Após 17 anos do crime, PC conclui inquérito mais antigo em tramitação na delegacia de homicídios
O inquérito policial foi concluído com a identificação de dois autores sendo um dos autores parente da vítima
Nesta quarta-feira (20), a Polícia Civil (PC) finalizou o inquérito policial mais antigo em tramitação na delegacia de homicídios. O caso, classificado pela PC como de “extrema complexidade” com requintes de crueldade e ações dos autores para dificultar as investigações (ameaças a testemunhas, etc), até pouco tempo, estava com autoria indefinida.
O caso.
O inquérito policial foi concluído com a identificação de dois autores sendo um dos autores parente da vítima.
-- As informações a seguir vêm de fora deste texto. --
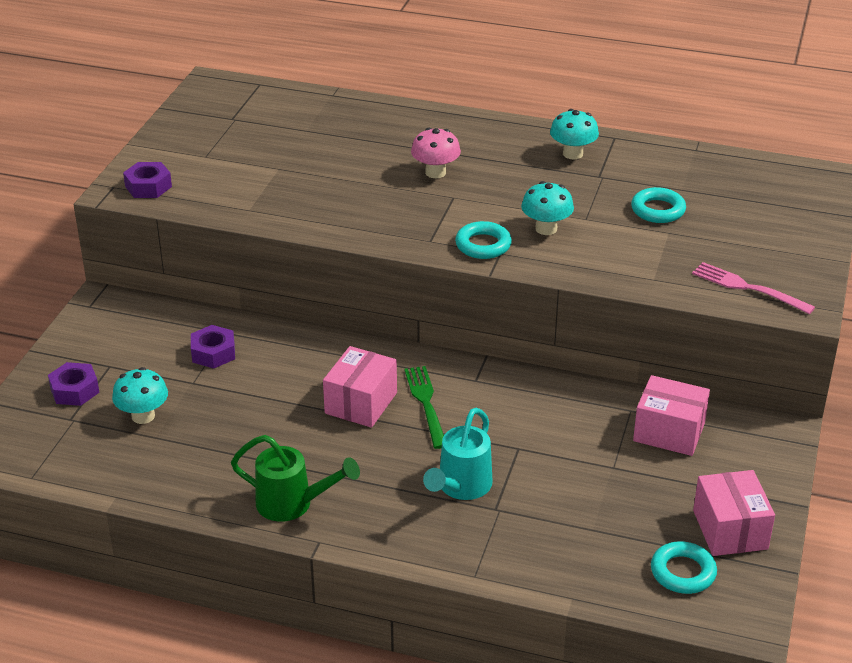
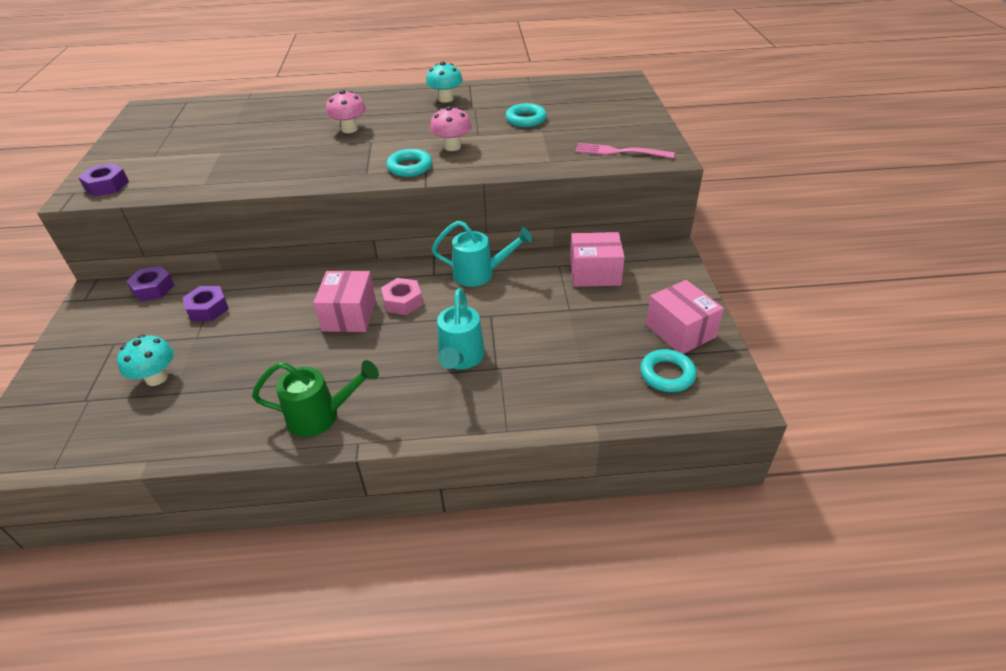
camera: 20 degrees left, 5 degrees up
(74, 390) = (83, 373): purple nut -> purple nut (153, 289)
(426, 404) = (402, 301): green fork -> pink nut
(530, 395) = (480, 274): none -> turquoise watering can
(546, 229) = (452, 147): turquoise mushroom -> pink mushroom

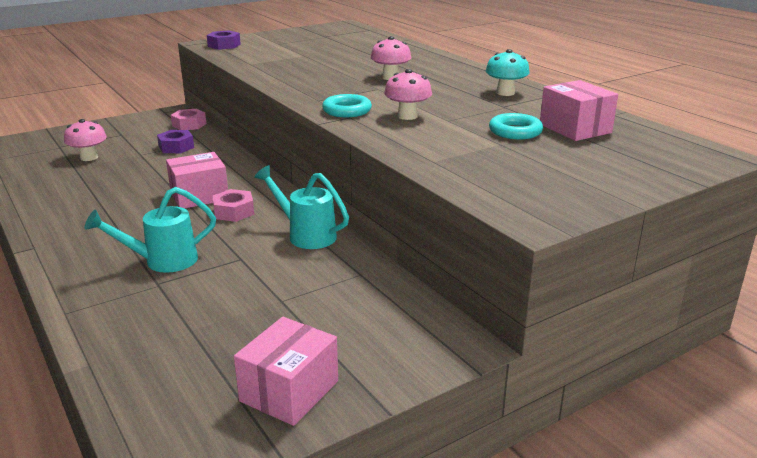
camera: 60 degrees right, 15 degrees down
(153, 289) = (189, 125): purple nut -> pink nut
(156, 378) = (89, 157): turquoise mushroom -> pink mushroom
(321, 416) = (63, 223): green watering can -> none
(480, 274) = (306, 235): turquoise watering can -> turquoise watering can turned 150 degrees clockwise
(594, 273) = (364, 300): pink box -> pink box (575, 129)
(620, 152) = (505, 191): pink fork -> none
(667, 374) = (194, 398): turquoise ring -> none

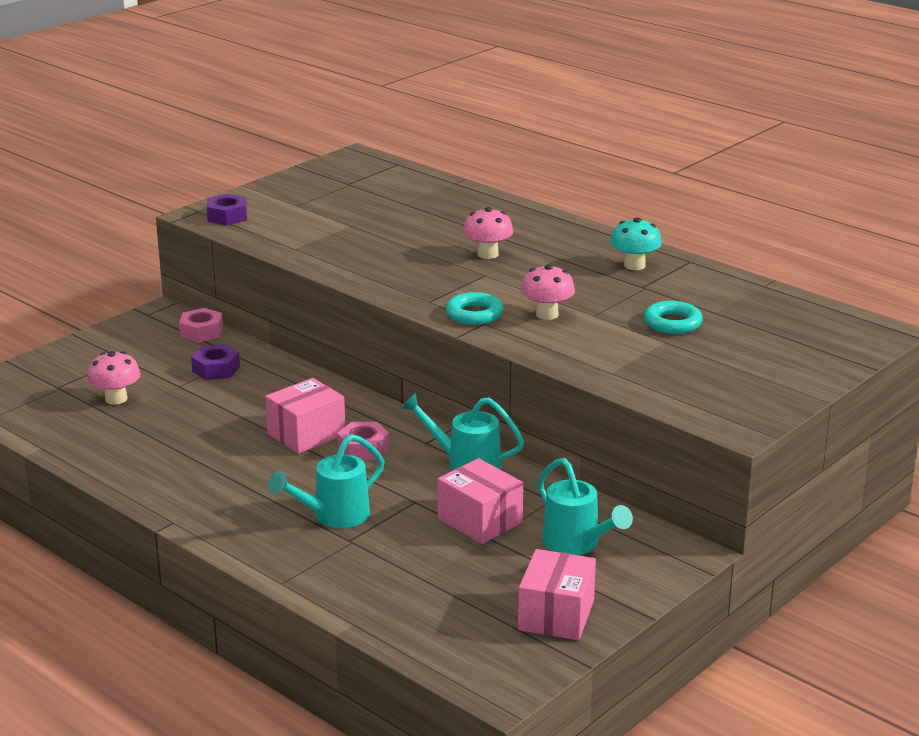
camera: 15 degrees left, 0 degrees up
(357, 319) = (576, 544): none -> turquoise watering can
(575, 129) = (731, 311): pink box -> pink box (480, 520)

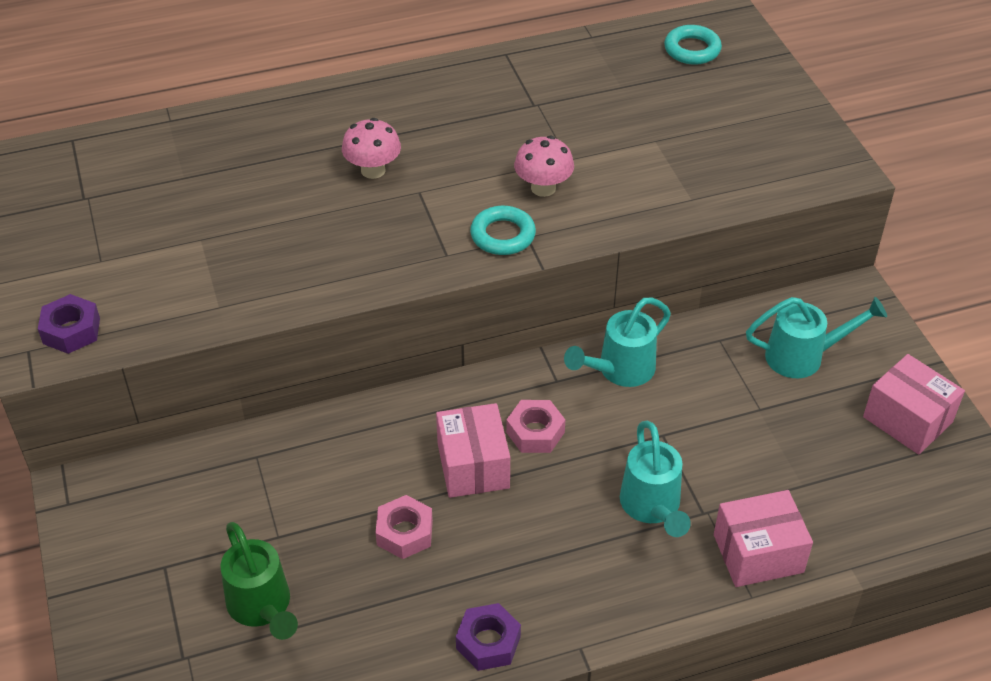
camera: 60 degrees left, 20 degrees up
(116, 399) = (262, 607): pink mushroom -> green watering can
(201, 332) = (162, 469): pink nut -> pink nut (404, 533)
(216, 369) = (266, 488): purple nut -> purple nut (488, 642)
(480, 520) = (725, 403): pink box -> pink box (758, 553)
(634, 265) = (485, 89): turquoise mushroom -> none
(672, 323) = (622, 120): turquoise ring -> turquoise ring (692, 49)

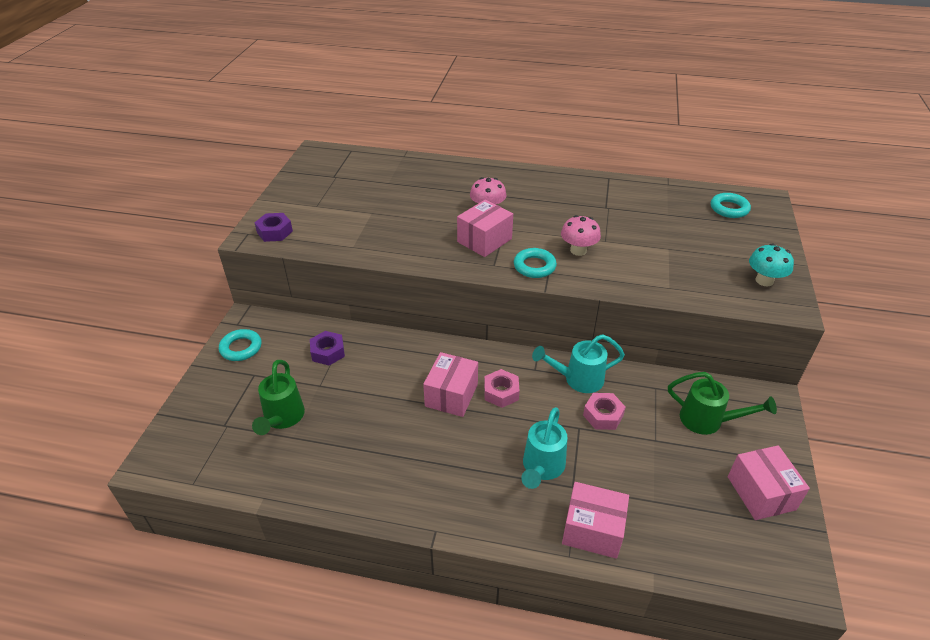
camera: 30 degrees right, 5 degrees down
(108, 536) = (241, 348): none -> turquoise ring
(404, 533) = (386, 414): pink nut -> pink nut (603, 415)
(405, 221) = (484, 240): none -> pink box
(488, 642) = (384, 499): purple nut -> purple nut (328, 352)
(794, 144) = (764, 280): none -> turquoise mushroom
(803, 356) = (708, 421): turquoise watering can -> green watering can

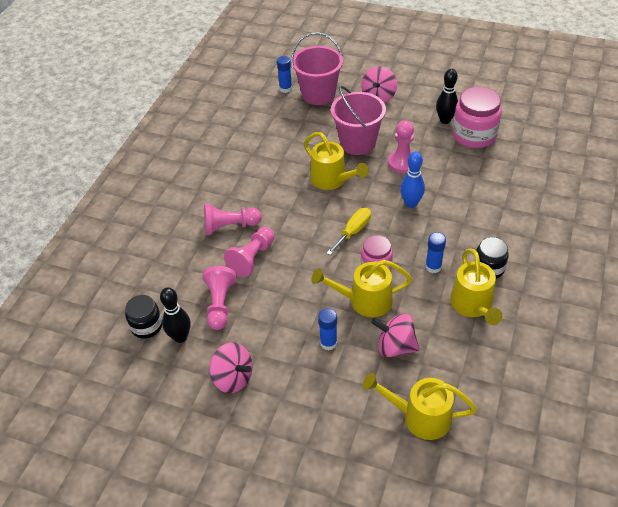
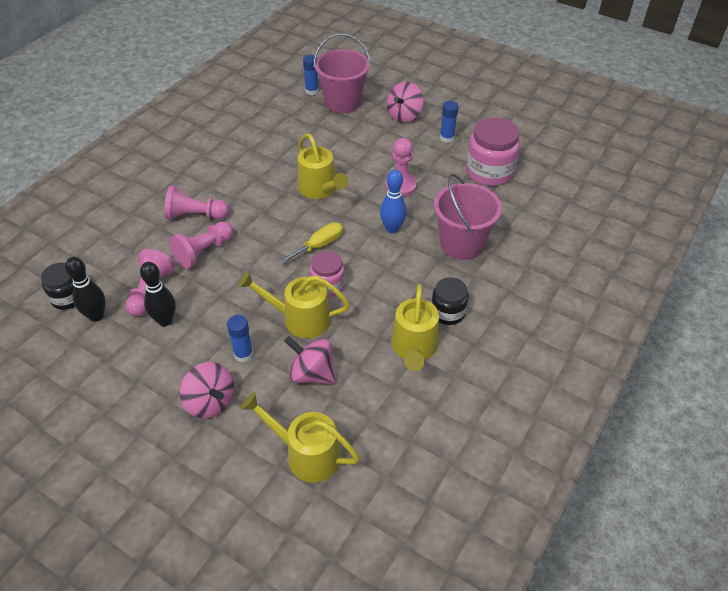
camera: 10 degrees right, 0 degrees up
(233, 378) = (129, 369): pink spinning top -> pink spinning top (210, 402)
(357, 143) = (362, 157): pink bucket -> pink bucket (461, 244)
(433, 267) = (388, 299): blue glue stick -> blue glue stick (447, 138)
(445, 120) = (464, 151): black bowling pin -> black bowling pin (165, 320)

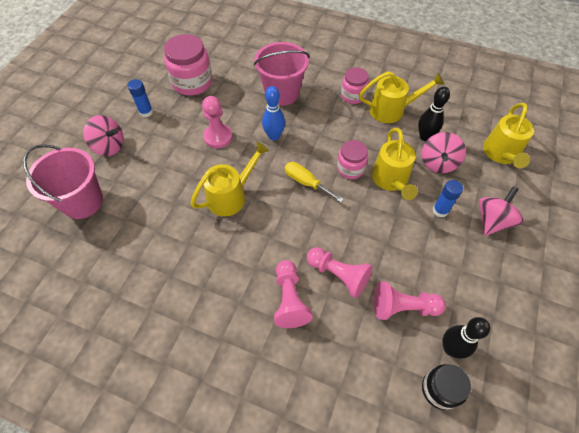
camera: 100 degrees left, 10 degrees up
(165, 320) = (431, 281): black bowling pin -> black bowling pin (425, 136)
(312, 91) = (56, 236): blue glue stick -> none
(447, 312) = (353, 96): black jar -> pink jar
Trata-se de um homicídio ocorrido na data de 19 de dez. 2007, há 17 anos, em que uma mulher foi encontrada morta próximo ao lixão de Patos de Minas, estando a vítima com uma corda amarrada no pescoço, com sinais de estrangulamento e em estado de putrefação.
Desde o primeiro momento foram realizadas diversas diligências que esbarravam em ações dolosas dos autores em impor a testemunhas o silêncio e a relatar depoimentos mentirosos para as autoridades policias que presidiram o caso. Segundo os autos, a primeira autora, querendo imputar crime a uns desafetos combinou com o namorado de matar a vítima e depois criar uma história para que os desafetos fossem condenados injustamente pelo crime de homicídio.
Desta situação a autora mulher, juntamente com o namorado premeditaram a ação fazendo com que as demais pessoas que estavam na casa onde a vítima também morava, saíssem e deixassem a vítima sozinha com os autores, momento que os autores asfixiaram a vítima usando uma corda.
Após, os autores colocaram o corpo da vítima no porta malas do carro e disseram para os outros familiares que a vítima tinha saído e não teria voltado. Os autores levaram a vítima para o lixão e deixaram o corpo no local. Para reforçar a ação criminosa os autores forjaram um bilhete de socorro dizendo que tal bilhete teria sido escrito pela vítima e a vítima relatava no bilhete que estava sequestrada e deixava entendimento de quem seriam os autores do sequestro, apontando para um dos desafetos da autora mulher.
Conforme planejado pelos autores, esses forjaram ligações telefônicas dizendo que seriam os desafetos pedindo resgate da vítima. Também os autores entraram em contato com testemunhas, ameaçando algumas, determinando que mentissem quando fossem prestar depoimento na delegacia.
Diante das dificuldades na investigação, a Polícia Civil se empenhou de forma transparente e, por meio de coleta de depoimentos usando o projeto OVM (oitava virtual móvel) conseguiu desbaratar o crime indiciando na data de hoje (20), a parente da vítima e o namorado pelos crimes.